**Exercise goal**: Copy the data below, putting "binomial name" in place of "scientific name" and leaving everything else unchanged. Omit the pictures.

**Data in this exercise**:
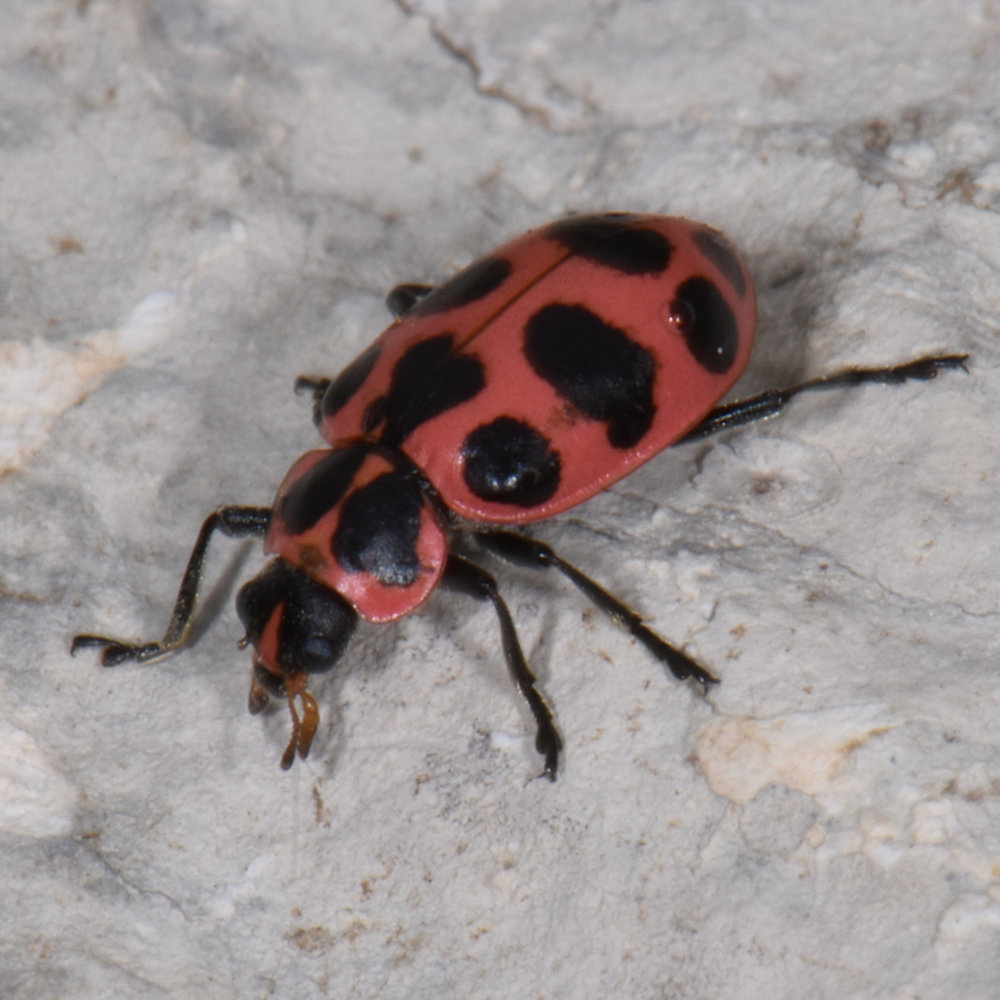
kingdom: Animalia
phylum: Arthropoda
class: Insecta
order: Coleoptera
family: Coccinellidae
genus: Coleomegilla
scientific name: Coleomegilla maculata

**Solution below**:
kingdom: Animalia
phylum: Arthropoda
class: Insecta
order: Coleoptera
family: Coccinellidae
genus: Coleomegilla
binomial name: Coleomegilla maculata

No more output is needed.